• _What the exercise asks_:
Below are the records; pull every line that includes "thirds".

[Stored data]
=== Section Start ===

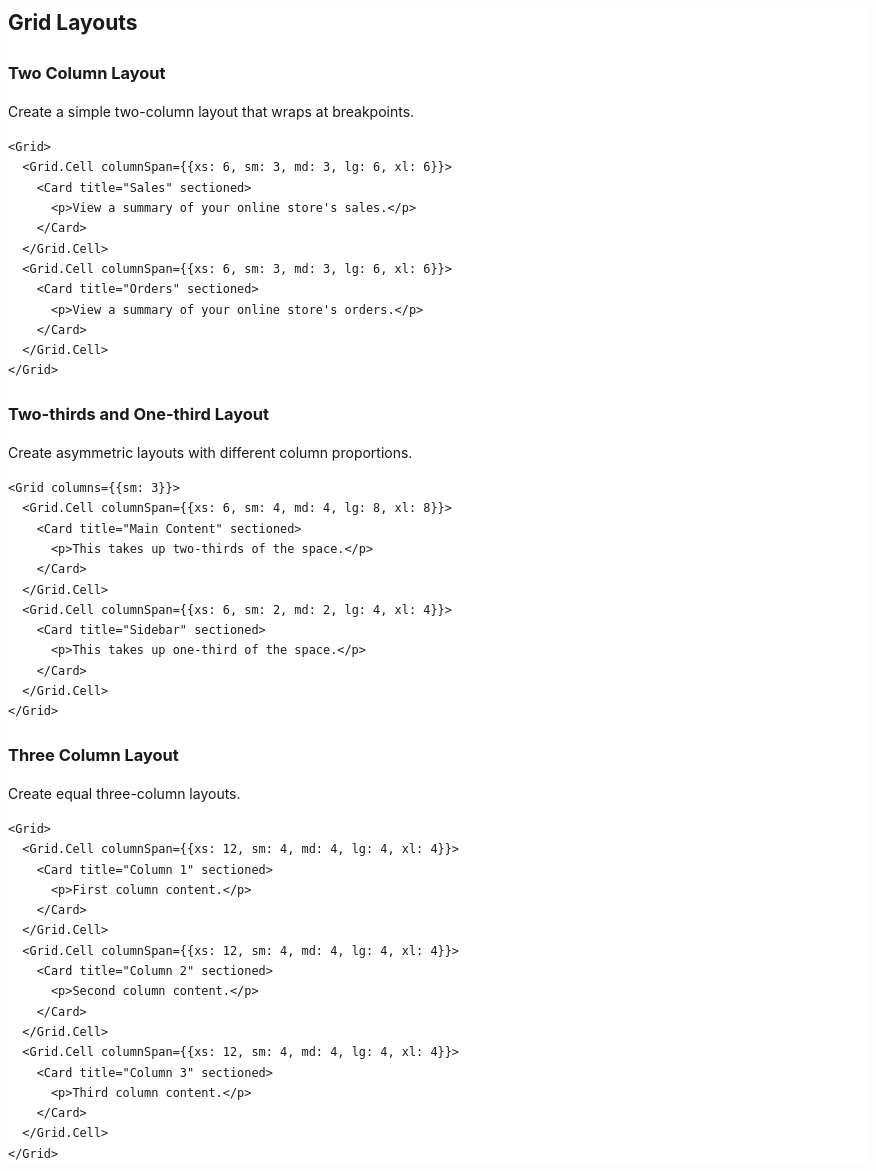 ## Grid Layouts

### Two Column Layout

Create a simple two-column layout that wraps at breakpoints.

```tsx
<Grid>
  <Grid.Cell columnSpan={{xs: 6, sm: 3, md: 3, lg: 6, xl: 6}}>
    <Card title="Sales" sectioned>
      <p>View a summary of your online store's sales.</p>
    </Card>
  </Grid.Cell>
  <Grid.Cell columnSpan={{xs: 6, sm: 3, md: 3, lg: 6, xl: 6}}>
    <Card title="Orders" sectioned>
      <p>View a summary of your online store's orders.</p>
    </Card>
  </Grid.Cell>
</Grid>
```

### Two-thirds and One-third Layout

Create asymmetric layouts with different column proportions.

```tsx
<Grid columns={{sm: 3}}>
  <Grid.Cell columnSpan={{xs: 6, sm: 4, md: 4, lg: 8, xl: 8}}>
    <Card title="Main Content" sectioned>
      <p>This takes up two-thirds of the space.</p>
    </Card>
  </Grid.Cell>
  <Grid.Cell columnSpan={{xs: 6, sm: 2, md: 2, lg: 4, xl: 4}}>
    <Card title="Sidebar" sectioned>
      <p>This takes up one-third of the space.</p>
    </Card>
  </Grid.Cell>
</Grid>
```

### Three Column Layout

Create equal three-column layouts.

```tsx
<Grid>
  <Grid.Cell columnSpan={{xs: 12, sm: 4, md: 4, lg: 4, xl: 4}}>
    <Card title="Column 1" sectioned>
      <p>First column content.</p>
    </Card>
  </Grid.Cell>
  <Grid.Cell columnSpan={{xs: 12, sm: 4, md: 4, lg: 4, xl: 4}}>
    <Card title="Column 2" sectioned>
      <p>Second column content.</p>
    </Card>
  </Grid.Cell>
  <Grid.Cell columnSpan={{xs: 12, sm: 4, md: 4, lg: 4, xl: 4}}>
    <Card title="Column 3" sectioned>
      <p>Third column content.</p>
    </Card>
  </Grid.Cell>
</Grid>
```
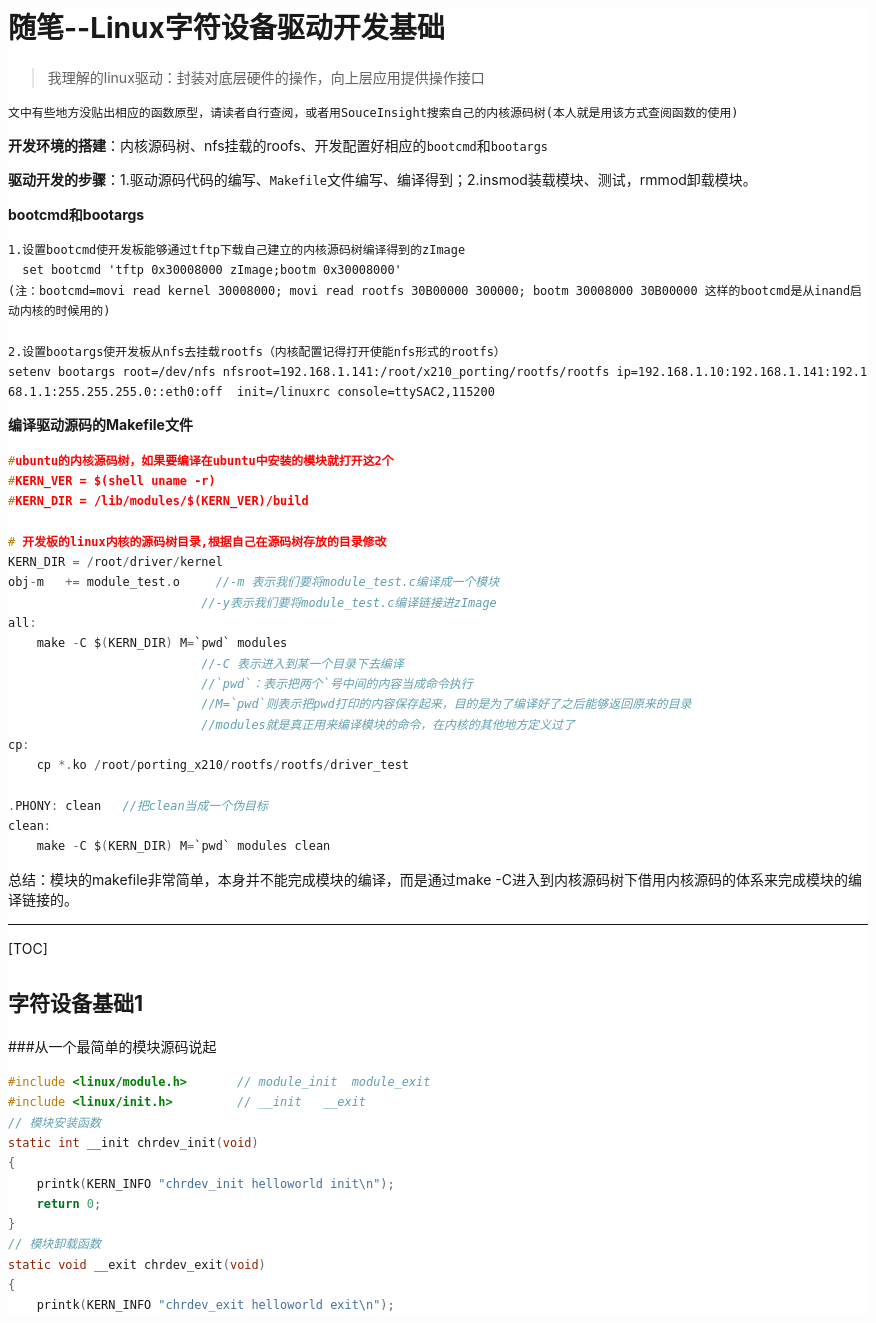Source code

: 

随笔--Linux字符设备驱动开发基础
===================================================================================================================

> 我理解的linux驱动：封装对底层硬件的操作，向上层应用提供操作接口

    文中有些地方没贴出相应的函数原型，请读者自行查阅，或者用SouceInsight搜索自己的内核源码树(本人就是用该方式查阅函数的使用)
**开发环境的搭建**：内核源码树、nfs挂载的roofs、开发配置好相应的`bootcmd`和`bootargs`

**驱动开发的步骤**：1.驱动源码代码的编写、`Makefile`文件编写、编译得到；2.insmod装载模块、测试，rmmod卸载模块。

**bootcmd和bootargs**
```
1.设置bootcmd使开发板能够通过tftp下载自己建立的内核源码树编译得到的zImage
  set bootcmd 'tftp 0x30008000 zImage;bootm 0x30008000'
(注：bootcmd=movi read kernel 30008000; movi read rootfs 30B00000 300000; bootm 30008000 30B00000 这样的bootcmd是从inand启动内核的时候用的)

2.设置bootargs使开发板从nfs去挂载rootfs（内核配置记得打开使能nfs形式的rootfs）
setenv bootargs root=/dev/nfs nfsroot=192.168.1.141:/root/x210_porting/rootfs/rootfs ip=192.168.1.10:192.168.1.141:192.168.1.1:255.255.255.0::eth0:off  init=/linuxrc console=ttySAC2,115200 
```
**编译驱动源码的Makefile文件**
```c
#ubuntu的内核源码树，如果要编译在ubuntu中安装的模块就打开这2个
#KERN_VER = $(shell uname -r)
#KERN_DIR = /lib/modules/$(KERN_VER)/build	
		
# 开发板的linux内核的源码树目录,根据自己在源码树存放的目录修改
KERN_DIR = /root/driver/kernel
obj-m	+= module_test.o     //-m 表示我们要将module_test.c编译成一个模块
                           //-y表示我们要将module_test.c编译链接进zImage
all:
	make -C $(KERN_DIR) M=`pwd` modules 
                           //-C 表示进入到某一个目录下去编译
                           //`pwd`：表示把两个`号中间的内容当成命令执行
                           //M=`pwd`则表示把pwd打印的内容保存起来，目的是为了编译好了之后能够返回原来的目录
                           //modules就是真正用来编译模块的命令，在内核的其他地方定义过了
cp:									
	cp *.ko /root/porting_x210/rootfs/rootfs/driver_test

.PHONY: clean	//把clean当成一个伪目标
clean:
	make -C $(KERN_DIR) M=`pwd` modules clean
```
总结：模块的makefile非常简单，本身并不能完成模块的编译，而是通过make -C进入到内核源码树下借用内核源码的体系来完成模块的编译链接的。

---

[TOC]
## 字符设备基础1
###从一个最简单的模块源码说起
```c
#include <linux/module.h>		// module_init  module_exit
#include <linux/init.h>			// __init   __exit
// 模块安装函数
static int __init chrdev_init(void)
{	
	printk(KERN_INFO "chrdev_init helloworld init\n");
	return 0;
}
// 模块卸载函数
static void __exit chrdev_exit(void)
{
	printk(KERN_INFO "chrdev_exit helloworld exit\n");
```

=== Section End ===

• _Solution_:
### Two-thirds and One-third Layout
      <p>This takes up two-thirds of the space.</p>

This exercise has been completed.